Der Unabhängige Verwaltungssenat Wien hat durch das Mitglied DDr Lacina über die Berufung des Herrn Rudolf W gegen das Straferkenntnis

der Bundespolizeidirektion Wien, Bezirkspolizeikommissariat Döbling, vom 23.5.1995, AZ S 21484-D/95, betreffend eine Verwaltungsübertretung nach § 5 Abs 2 StVO 1960, womit über den Beschuldigten eine Geldstrafe von S 10.000,--, im Nichteinbringungsfalle eine Ersatzfreiheitsstrafe von 1 Woche, verhängt und ein erstinstanzlicher Verfahrenskostenbeitrag von S 1.000,-- vorgeschrieben wurde, entschieden:

Auf Grund der dagegen rechtzeitig eingebrachten Berufung und nach Durchführung einer öffentlichen mündlichen Verhandlung am 20.9.1995 wird das angefochtene Straferkenntnis gemäß § 66 Abs 4 AVG mit der Maßgabe bestätigt, daß die Übertretungsnorm "§ 99 Abs 1 lit b iVm § 5 Abs 2 und 3 StVO 1960" zu lauten hat.

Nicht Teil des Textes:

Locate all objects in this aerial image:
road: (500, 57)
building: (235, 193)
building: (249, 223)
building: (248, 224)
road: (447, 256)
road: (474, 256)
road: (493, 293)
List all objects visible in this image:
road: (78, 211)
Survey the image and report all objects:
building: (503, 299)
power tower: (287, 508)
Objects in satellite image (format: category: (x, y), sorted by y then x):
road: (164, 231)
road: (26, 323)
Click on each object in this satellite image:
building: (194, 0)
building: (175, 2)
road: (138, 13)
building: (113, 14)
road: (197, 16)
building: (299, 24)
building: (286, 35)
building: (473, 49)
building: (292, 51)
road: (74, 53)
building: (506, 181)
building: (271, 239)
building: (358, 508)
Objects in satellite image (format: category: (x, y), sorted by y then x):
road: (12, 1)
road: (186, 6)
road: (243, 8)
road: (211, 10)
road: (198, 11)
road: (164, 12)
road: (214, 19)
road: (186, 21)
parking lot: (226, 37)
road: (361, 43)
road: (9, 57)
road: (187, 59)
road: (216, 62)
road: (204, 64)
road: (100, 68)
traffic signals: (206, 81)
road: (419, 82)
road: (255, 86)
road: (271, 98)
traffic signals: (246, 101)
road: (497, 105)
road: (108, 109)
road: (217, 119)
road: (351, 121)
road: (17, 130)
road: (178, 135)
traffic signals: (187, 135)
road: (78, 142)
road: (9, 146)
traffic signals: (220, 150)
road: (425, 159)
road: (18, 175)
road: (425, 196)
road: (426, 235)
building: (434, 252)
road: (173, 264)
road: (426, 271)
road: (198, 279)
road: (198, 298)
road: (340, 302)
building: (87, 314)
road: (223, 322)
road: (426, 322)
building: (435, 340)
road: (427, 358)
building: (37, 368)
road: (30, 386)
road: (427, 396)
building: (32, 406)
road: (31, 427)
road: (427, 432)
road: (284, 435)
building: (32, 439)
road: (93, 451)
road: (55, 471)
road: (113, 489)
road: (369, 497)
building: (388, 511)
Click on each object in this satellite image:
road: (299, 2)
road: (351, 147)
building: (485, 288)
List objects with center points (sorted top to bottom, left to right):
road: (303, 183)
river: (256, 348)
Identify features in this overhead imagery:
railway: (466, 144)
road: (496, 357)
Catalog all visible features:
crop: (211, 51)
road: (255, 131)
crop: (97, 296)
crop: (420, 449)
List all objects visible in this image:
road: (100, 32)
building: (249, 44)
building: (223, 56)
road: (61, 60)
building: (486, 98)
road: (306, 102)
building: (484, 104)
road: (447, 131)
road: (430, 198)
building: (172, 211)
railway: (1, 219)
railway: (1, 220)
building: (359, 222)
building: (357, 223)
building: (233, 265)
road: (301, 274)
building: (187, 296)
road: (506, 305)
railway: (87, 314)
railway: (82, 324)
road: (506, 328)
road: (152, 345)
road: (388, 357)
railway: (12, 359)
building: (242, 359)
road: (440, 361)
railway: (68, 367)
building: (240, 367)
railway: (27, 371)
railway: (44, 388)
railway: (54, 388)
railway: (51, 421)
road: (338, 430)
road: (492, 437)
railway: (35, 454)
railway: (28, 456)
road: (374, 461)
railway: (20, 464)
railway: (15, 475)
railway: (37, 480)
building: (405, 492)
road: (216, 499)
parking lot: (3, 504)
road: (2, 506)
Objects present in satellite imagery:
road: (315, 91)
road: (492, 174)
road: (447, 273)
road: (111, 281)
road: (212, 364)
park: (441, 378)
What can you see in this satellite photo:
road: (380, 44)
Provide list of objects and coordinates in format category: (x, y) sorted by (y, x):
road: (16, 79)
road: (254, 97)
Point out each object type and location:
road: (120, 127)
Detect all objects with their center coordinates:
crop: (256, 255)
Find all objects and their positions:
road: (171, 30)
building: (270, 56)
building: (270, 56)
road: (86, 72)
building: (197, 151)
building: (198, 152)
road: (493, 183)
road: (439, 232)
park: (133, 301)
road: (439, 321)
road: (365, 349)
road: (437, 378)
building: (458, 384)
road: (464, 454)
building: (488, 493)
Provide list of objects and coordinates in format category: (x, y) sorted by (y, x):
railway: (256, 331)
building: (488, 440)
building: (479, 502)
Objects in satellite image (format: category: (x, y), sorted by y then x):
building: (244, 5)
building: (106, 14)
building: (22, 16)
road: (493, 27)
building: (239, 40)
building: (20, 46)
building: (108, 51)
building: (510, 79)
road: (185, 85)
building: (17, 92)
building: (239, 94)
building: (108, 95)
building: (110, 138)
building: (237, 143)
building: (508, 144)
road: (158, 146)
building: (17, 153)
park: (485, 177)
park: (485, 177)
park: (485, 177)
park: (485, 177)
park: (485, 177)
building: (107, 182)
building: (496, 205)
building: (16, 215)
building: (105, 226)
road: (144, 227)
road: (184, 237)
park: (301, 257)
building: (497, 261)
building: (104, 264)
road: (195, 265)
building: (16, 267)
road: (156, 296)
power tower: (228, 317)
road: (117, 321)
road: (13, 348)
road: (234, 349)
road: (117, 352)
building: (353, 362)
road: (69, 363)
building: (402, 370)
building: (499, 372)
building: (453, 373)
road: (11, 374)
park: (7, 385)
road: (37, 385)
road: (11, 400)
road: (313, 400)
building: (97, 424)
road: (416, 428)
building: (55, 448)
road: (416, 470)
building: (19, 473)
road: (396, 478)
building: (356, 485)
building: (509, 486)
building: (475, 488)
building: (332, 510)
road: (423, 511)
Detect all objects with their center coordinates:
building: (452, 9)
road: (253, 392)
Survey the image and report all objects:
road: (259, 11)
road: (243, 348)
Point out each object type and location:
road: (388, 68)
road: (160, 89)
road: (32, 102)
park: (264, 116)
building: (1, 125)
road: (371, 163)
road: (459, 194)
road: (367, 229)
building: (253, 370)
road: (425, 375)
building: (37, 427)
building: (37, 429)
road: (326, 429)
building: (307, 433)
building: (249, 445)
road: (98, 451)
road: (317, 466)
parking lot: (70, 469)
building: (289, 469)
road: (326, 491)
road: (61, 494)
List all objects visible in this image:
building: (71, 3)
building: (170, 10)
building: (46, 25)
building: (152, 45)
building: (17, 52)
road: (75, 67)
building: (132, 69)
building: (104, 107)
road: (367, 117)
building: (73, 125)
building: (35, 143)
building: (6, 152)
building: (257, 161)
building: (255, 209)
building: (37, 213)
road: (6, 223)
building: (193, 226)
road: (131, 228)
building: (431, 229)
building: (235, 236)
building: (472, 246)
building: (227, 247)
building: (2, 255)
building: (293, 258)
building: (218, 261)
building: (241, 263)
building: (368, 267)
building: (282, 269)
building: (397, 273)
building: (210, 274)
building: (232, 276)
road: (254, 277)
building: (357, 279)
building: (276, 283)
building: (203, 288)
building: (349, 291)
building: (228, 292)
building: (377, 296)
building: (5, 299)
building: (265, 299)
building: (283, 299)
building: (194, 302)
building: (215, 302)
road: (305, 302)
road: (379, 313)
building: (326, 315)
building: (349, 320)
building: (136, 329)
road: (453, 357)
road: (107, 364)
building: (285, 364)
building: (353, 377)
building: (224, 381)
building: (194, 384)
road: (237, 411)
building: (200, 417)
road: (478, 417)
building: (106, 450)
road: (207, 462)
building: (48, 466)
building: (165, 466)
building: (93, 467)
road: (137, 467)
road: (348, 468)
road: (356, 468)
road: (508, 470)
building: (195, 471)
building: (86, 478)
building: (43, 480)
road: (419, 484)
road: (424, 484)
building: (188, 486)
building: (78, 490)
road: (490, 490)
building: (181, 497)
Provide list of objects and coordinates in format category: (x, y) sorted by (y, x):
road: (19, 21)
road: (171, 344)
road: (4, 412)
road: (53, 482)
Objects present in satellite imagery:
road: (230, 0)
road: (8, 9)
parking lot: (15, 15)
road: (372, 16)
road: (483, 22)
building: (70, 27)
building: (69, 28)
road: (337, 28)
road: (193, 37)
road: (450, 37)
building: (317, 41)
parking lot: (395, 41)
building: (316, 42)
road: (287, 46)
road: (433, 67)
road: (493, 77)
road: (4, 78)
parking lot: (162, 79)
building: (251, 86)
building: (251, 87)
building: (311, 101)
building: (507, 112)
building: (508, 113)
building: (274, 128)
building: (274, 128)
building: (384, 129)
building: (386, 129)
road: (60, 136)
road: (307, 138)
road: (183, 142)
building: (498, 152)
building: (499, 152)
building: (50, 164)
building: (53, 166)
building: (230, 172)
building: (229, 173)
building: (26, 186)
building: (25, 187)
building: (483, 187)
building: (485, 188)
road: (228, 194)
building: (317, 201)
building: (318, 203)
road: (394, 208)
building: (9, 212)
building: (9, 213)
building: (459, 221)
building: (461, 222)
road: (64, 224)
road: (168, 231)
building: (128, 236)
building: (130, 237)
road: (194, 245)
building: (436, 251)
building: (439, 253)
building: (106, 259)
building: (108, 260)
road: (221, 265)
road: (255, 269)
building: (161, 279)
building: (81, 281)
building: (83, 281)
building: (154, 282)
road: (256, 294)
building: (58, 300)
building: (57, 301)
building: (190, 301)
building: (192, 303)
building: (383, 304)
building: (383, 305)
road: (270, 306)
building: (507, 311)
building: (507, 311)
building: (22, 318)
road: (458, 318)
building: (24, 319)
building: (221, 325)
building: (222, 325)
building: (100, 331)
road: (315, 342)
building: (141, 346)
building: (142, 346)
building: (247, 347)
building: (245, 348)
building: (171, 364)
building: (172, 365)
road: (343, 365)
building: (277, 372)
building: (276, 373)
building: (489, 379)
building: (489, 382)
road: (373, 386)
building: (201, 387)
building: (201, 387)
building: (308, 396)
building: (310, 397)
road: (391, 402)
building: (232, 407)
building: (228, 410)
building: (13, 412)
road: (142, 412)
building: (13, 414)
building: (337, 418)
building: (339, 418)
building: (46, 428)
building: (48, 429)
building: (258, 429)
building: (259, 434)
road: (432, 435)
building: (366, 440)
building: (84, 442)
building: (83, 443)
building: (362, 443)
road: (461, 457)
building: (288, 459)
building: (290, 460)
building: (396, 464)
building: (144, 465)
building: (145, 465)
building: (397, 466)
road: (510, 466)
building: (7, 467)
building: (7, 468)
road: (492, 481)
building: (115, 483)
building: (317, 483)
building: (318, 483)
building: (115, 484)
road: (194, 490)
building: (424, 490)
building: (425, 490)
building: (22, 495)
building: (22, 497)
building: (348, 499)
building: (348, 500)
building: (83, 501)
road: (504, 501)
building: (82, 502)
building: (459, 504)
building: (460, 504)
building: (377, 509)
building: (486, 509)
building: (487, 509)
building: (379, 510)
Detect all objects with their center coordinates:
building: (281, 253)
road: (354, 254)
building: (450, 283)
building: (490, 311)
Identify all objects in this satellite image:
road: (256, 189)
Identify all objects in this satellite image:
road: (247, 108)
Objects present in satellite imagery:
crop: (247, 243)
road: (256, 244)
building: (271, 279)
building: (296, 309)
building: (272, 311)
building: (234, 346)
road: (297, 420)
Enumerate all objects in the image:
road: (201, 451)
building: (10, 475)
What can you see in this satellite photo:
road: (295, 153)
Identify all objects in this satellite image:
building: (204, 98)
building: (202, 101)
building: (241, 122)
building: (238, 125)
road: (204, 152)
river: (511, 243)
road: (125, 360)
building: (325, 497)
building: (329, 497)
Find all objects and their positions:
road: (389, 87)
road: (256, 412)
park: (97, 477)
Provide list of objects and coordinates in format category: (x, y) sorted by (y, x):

Dem Berufungswerber wird gemäß § 64 Abs 2 VStG ein Beitrag zu den Kosten des Berufungsverfahrens in der Höhe von S 2.000,--, ds 20 % der verhängten Geldstrafe, auferlegt.

Text

Begründung:

1. Das angefochtene Straferkenntnis der Bundespolizeidirektion Wien vom 23.5.1995, Zl S 21484-d/95, ist gegen den nunmehrigen Berufungswerber als Beschuldigten gerichtet und enthält folgenden Spruch:

"Sie haben am 8.2.1995 um 22.30 Uhr in Wien, Wachzimmer H als Lenker des Kfz W-16 sich geweigert, Ihre Atemluft von einem besonders geschulten und von der Behörde hiezu ermächtigten Organe der Straßenaufsicht auf Alkoholgehalt messen zu lassen, obwohl vermutet werden konnte, daß Sie sich in einem durch Alkohol beeinträchtigten Zustand befanden.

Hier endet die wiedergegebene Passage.